McLaren-Pilot gewinnt den Formel-1-Grand-Prix in China vor dem Deutschen, Webber liefert eine große Aufholjagd und stichelt gegen den Weltmeister

Shanghai. Als Friedensgipfel wird der Große Preis von China sicher nicht in die Firmengeschichte von Red Bull eingehen. Erst gratulierte der Zweite Sebastian Vettel noch seinem Teamkollegen Mark Webber zu "einem phänomenalen Rennen", das der Australier, von Platz 18 gestartet, als Dritter beendet hatte. Webber vergab auch ein Kompliment, aber an Lewis Hamilton, den Sieger in Shanghai und Verfolger Vettels in der Weltmeisterschaft. "Es ist gut, dass endlich jemand ...", sagte Webber, bevor er leichte Skrupel bekam, offen das auszusprechen, was die Rivalen des deutschen Champions denken mögen: dass Vettels Siegeszug zum Wohle des Spannungsbogens in dieser Saison glücklicherweise beendet ist. Hamilton jubelte nach seinem ersten Saisonsieg: "Ich habe jede Sekunde des Rennens genossen."

Für Webber, der schon im Vorjahr mit Vettel aneinandergeraten war, war es eine Genugtuung: "Natürlich ist Sebastian im selben Team, er hat einen Wahnsinnslauf, und wir sind alle hier, um zu gewinnen." Er musste zuletzt viel schlucken. Reifenprobleme ließen Webber am Sonnabend an der ersten Qualifikationshürde scheitern, es drohte die Fortsetzung einer vertrackten Pannenserie.
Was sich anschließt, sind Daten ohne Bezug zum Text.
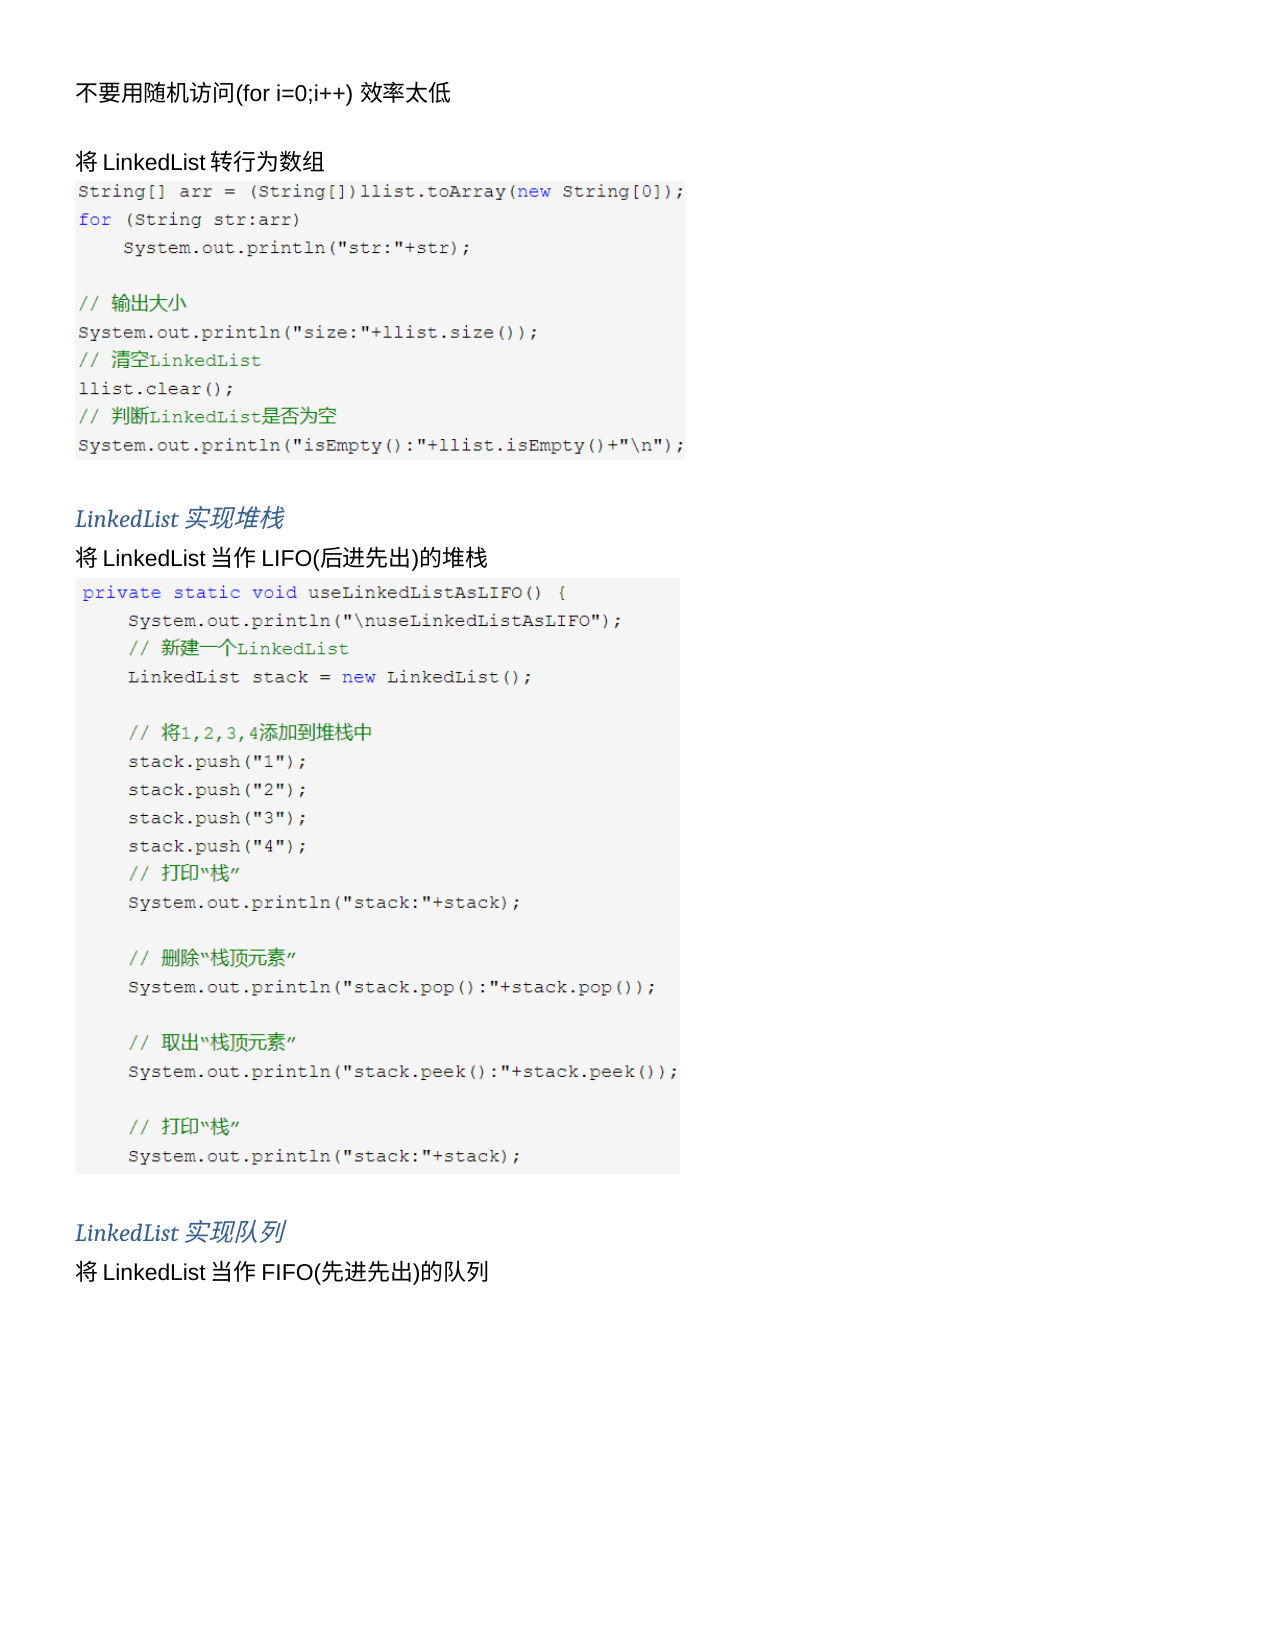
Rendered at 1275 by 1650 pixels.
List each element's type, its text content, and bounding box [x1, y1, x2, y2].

In Melbourne (fünfter Platz) haderte er mit Balanceproblemen, in Malaysia (Vierter) funktionierte Kers, das komplizierte System zur Energierückgewinnung, nicht richtig. Gestern schnurrte Webbers Auto zum ersten Mal zuverlässig, ihm gelang vorbei an den Schwergewichten Michael Schumacher, Fernando Alonso und Jenson Button eine der größten Aufholjagden der modernen Formel-1-Geschichte.

Während Webber das Potenzial des Red Bull eindrucksvoll zur Schau stellte, wurde sein Stallgefährte Vettel von der Technik gebremst. Diesmal hakte sein Kers-System. Am Start gab es nicht die gesamte Leistung frei, Vettel verlor Platz eins an Jenson Button und musste auch noch Hamilton ziehen lassen. Auch danach fiel es immer wieder aus, was sich laut Red-Bull-Motorsportchef Helmut Marko ungünstig auf die Bremsbalance auswirkte. Vettel handelte sich einen Bremsplatten ein, der Reifenwechsel musste vorgezogen werden.

Der höhere Verschleiß gab vier Runden vor Ende den Ausschlag, dass ihn Hamilton am Ende leicht überholen konnte. Die Notlage spitzte sich zu, weil der Funkkontakt zwischen Vettel und dem Kommandostand gestört war. "Sie haben mir viele Fragen gestellt, aber keine Antworten bekommen", sagte Vettel.

Während Hamilton fehlerfrei seine Runden drehte, scheiterte der Weltmeister letztlich an der falschen Rennstrategie mit nur zwei Reifenwechseln. Dennoch sagte Vettel, der die Weltmeisterschaft weiterhin deutlich anführt: "Ich sehe den zweiten Platz nicht als Enttäuschung."

Überhaupt bezieht die Formel 1 einen Großteil ihrer Spannung aus Unvermögen. Es werden unglückliche taktische Entscheidungen getroffen - neben Vettel vergab auch Felipe Massa eine bessere Platzierung wegen seines Zweistopprennens. Eine auch durch das neue Reglement bedingte hohe Fehlerquote führt zu munteren Platzwechseln auf der Piste. "Es ist jetzt eine Menge mehr auf der Strecke los. Viele Überholmanöver, viele Boxenstopps, oft ist es selbst für uns Experten schwer, den Überblick zu behalten, wer aussichtsreich im Rennen liegt", sagte Ex-Rennfahrer David Coulthard, der für die BBC kommentiert.

Selbst die Fahrer scheinen teilweise überfordert zu sein. Jenson Button leistete sich einen unglaublichen Fauxpas, als er beim ersten Boxenstopp zunächst die Garage von Red Bull ansteuerte. Die Crew, die Vettel direkt dahinter abfertigen sollte, winkte den Briten hektisch, aber in freundlicher Absicht vorbei. "Ich habe auf dem Weg zur Box nach unten geschaut", sagte der Falschparker im McLaren.